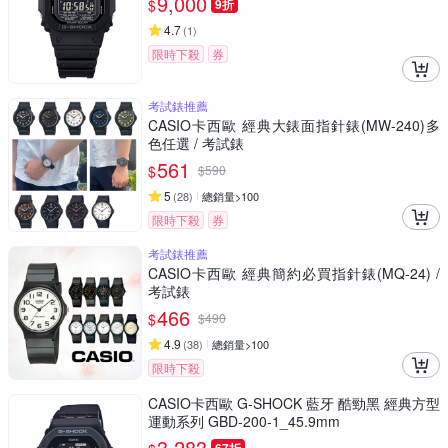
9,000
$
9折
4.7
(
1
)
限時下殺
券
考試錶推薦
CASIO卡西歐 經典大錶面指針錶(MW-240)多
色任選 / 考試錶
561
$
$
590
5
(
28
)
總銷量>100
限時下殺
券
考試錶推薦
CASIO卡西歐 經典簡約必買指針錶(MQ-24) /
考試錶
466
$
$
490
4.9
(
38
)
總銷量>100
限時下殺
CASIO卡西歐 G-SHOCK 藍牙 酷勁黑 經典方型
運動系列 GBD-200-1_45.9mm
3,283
--------------------------------------------------
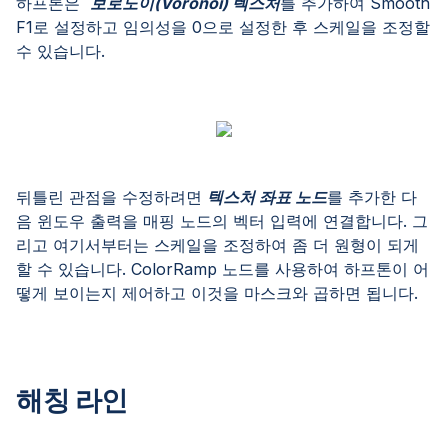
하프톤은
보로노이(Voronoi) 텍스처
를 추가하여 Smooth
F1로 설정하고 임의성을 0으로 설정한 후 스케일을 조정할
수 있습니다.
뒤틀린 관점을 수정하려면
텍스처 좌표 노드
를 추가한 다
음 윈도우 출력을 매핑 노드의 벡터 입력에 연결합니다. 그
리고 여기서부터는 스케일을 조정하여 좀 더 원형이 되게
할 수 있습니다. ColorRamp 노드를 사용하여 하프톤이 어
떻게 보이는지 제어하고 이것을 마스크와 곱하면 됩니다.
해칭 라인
--------------------------------------------------
The task:
Copy every line in the data above that has the string "스케일을" in it.

Task solution:
F1로 설정하고 임의성을 0으로 설정한 후 스케일을 조정할
리고 여기서부터는 스케일을 조정하여 좀 더 원형이 되게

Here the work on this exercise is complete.